--- GIVEN REQUEST 1 ---
In the listing, starting at its first line and ending after the line containing "Logged time: 2,40", change "clock" to "watch" and keep everything else the same. Leave the pictures out of your answer.

--- PASSAGE GIVEN ---
____
Three-phase modeling

This repository provides MATLAB scripts that construct the bus admittance matrix for the following multi-phase distribution networks

• IEEE 37-bus feeder
• IEEE 123-bus feeder
• 8500-node feeder
• European 906-bus low voltage feeder (ELV 906-bus feeder)

The data files for the aforementioned feeders are downloaded from PES. Benchmark solutions for the IEEE 37-bus feeder and the ELV 906-bus feeder are taken from the EPRI distribution system simulator, OpenDSS. Benchmark solutions for the IEEE 123-bus and the 8500-node feeder are taken from PES.

If you are interested in using this material in your research, we kindly request you to cite the following publication:

M. Bazrafshan and N. Gatsis, "Comprehensive modeling of three-phase distribution systems via the bus admittance matrix," IEEE Trans. Power Syst., to be published, doi: 10.1109/TPWRS.2017.2728618. See the arXiv version.

Code description

An explanation is provided here for the most important scripts of this folder to simplify usage. Some additional scripts are also within the folder that replicate the results of the cited paper.

The modeling presented here takes into account mixed wye and delta ZIP loads, even though the model in the cited paper only assumes wye or delta ZIP loads.

main.m

This script is the starting point. It contains all the necessary steps from modeling, to computation of voltages as well as comparisons between solutions.

setupYbus<NetworkName>.m

This function uses the data files of the folder feeder data provided from PES to create the bus admittance matrix.

List of outputs

• network a structure with the following fields
  • Sbase Network power base
  • Vbase Network voltage base
  • Zbase Network impedance base
  • Ynet Bus admittance matrix including the slack bus
  • Y Bus admittance matrix excluding the slack bus
  • Y_NS The portion of bus admittance matrix relating the network to the slack bus
  • Y_SS The portion of bus admittance matrix relating only to the slack bus

The output of this function should typically be input to the function computeNoLoadVoltage.m.

List of inputs

• regulatorTypes (optional) a string set to either 'ideal' or 'non-ideal' determining whether step-voltage regulators should be modeled as ideal or lossy. If not provided, 'non-ideal' regulators are assumed.
• epsilon (optional) determines the value of the Epsilon needed to adjust the delta-connected transformers to ensure invertibility. If not provided, a default of 1e-5 is assumed.
____
--- RECORDS ---

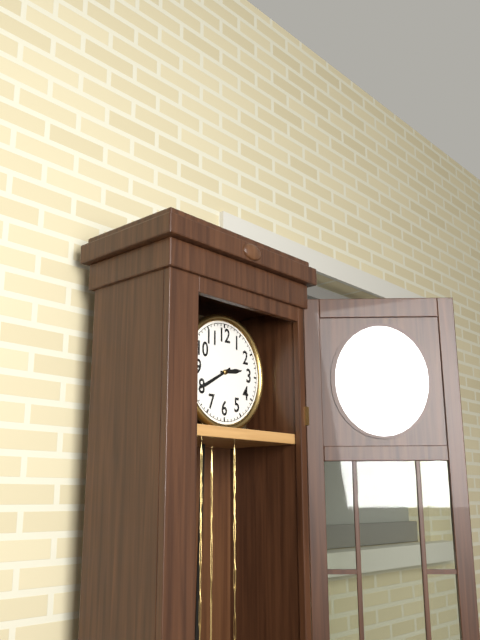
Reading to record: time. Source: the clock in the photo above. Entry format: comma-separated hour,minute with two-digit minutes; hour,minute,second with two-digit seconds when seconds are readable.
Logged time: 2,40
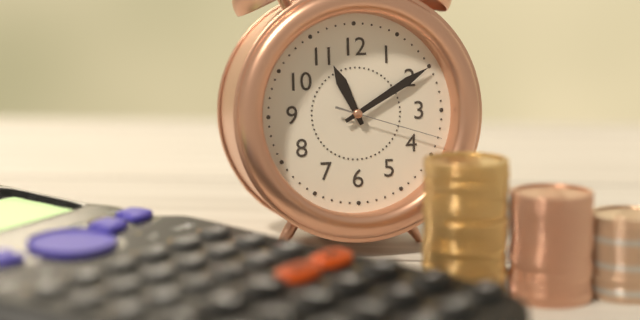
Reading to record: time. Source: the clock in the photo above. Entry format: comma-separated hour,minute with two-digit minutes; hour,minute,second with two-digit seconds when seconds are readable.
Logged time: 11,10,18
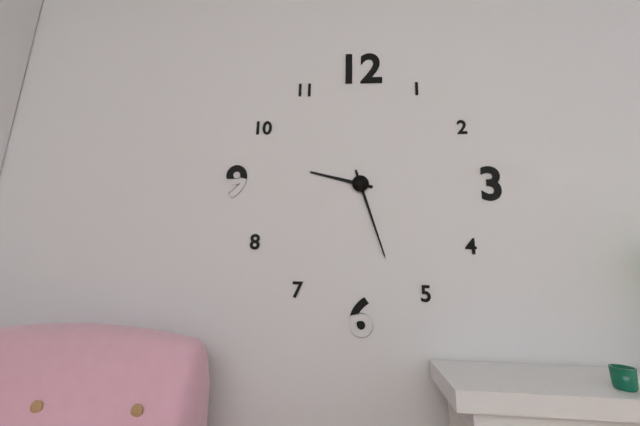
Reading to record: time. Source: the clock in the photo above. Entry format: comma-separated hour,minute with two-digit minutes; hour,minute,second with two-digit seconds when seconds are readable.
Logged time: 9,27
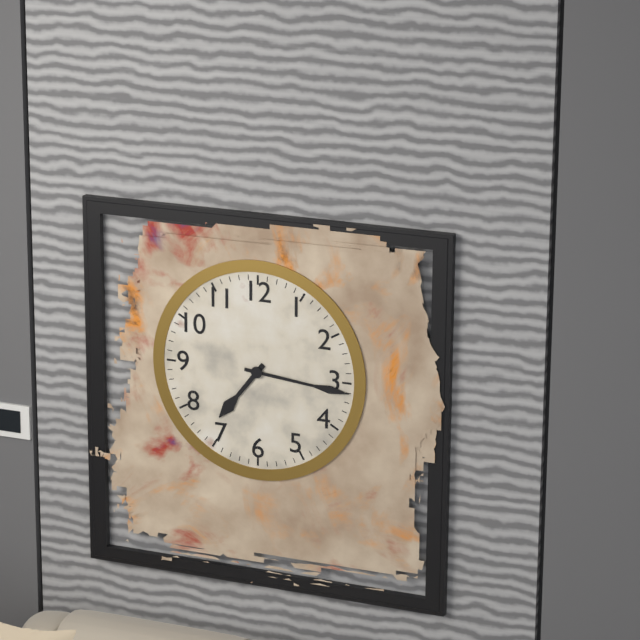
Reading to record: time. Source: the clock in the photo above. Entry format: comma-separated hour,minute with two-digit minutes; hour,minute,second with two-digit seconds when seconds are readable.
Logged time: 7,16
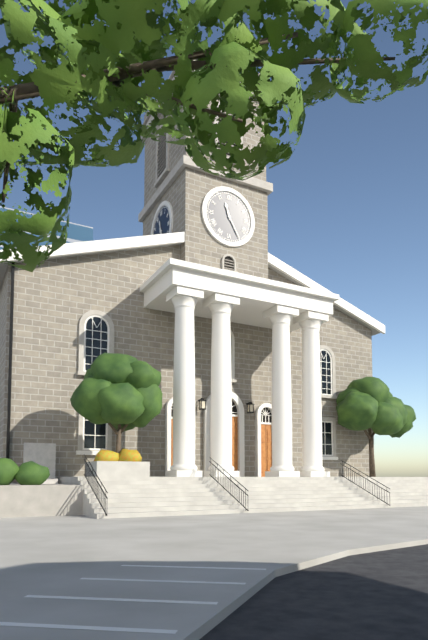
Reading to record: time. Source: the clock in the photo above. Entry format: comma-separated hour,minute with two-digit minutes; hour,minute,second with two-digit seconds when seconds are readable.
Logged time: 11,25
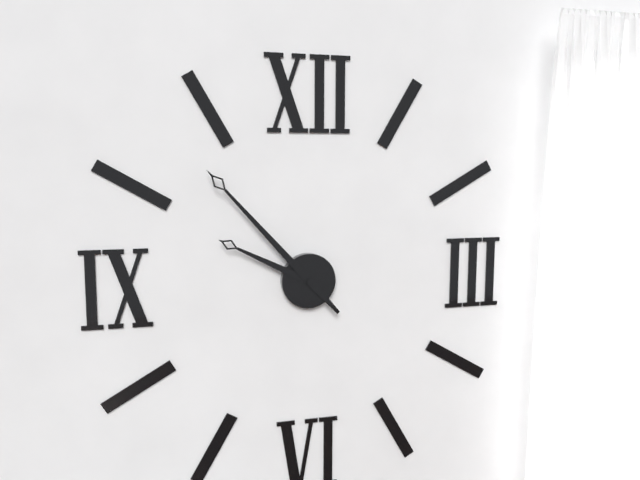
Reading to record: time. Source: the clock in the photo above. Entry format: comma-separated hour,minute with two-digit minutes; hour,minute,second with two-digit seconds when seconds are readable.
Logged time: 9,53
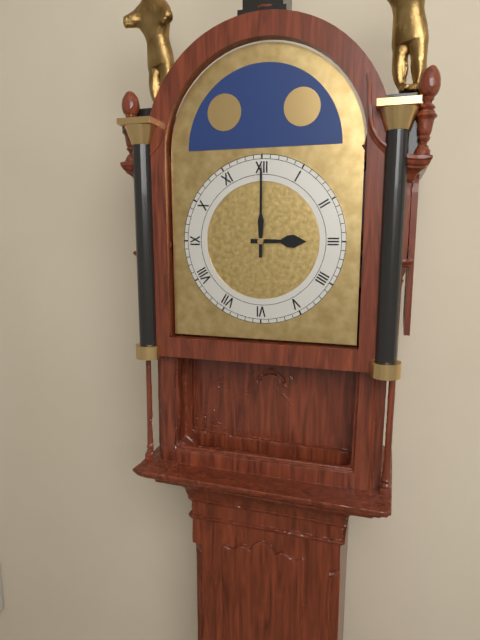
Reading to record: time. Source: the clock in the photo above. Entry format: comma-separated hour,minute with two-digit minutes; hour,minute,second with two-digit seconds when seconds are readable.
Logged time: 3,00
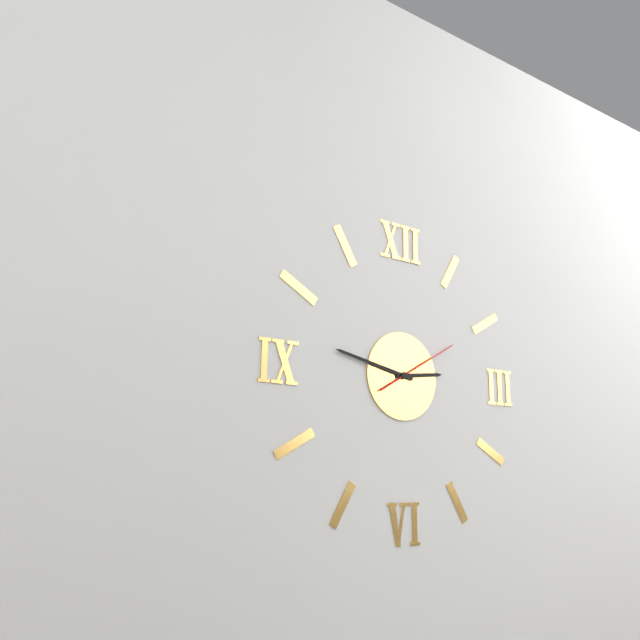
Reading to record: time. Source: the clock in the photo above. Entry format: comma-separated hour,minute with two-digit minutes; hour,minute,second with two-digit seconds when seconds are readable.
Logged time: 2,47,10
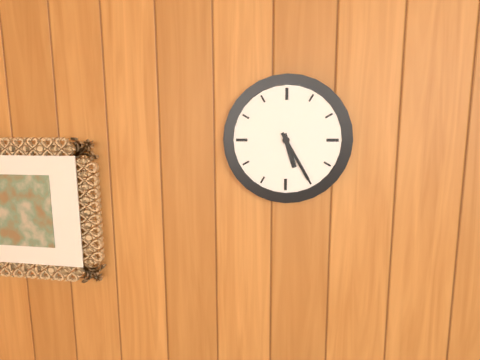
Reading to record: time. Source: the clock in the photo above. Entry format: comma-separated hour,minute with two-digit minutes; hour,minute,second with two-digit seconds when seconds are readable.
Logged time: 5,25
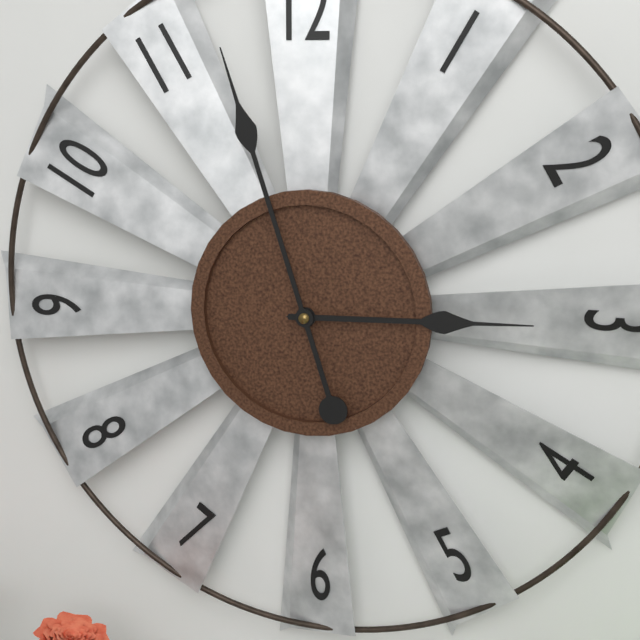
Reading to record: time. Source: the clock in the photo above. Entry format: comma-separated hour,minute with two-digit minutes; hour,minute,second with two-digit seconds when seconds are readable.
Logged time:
____
--- GIVEN REQUEST 2 ---
Name every field of the network structure that the three-phase modeling description lists as an output.

--- FULL ANSWER 1 ---
Reading to record: time. Source: the watch in the photo above. Entry format: comma-separated hour,minute with two-digit minutes; hour,minute,second with two-digit seconds when seconds are readable.
Logged time: 2,40

--- FULL ANSWER 2 ---
Sbase, Vbase, Zbase, Ynet, Y, Y_NS, Y_SS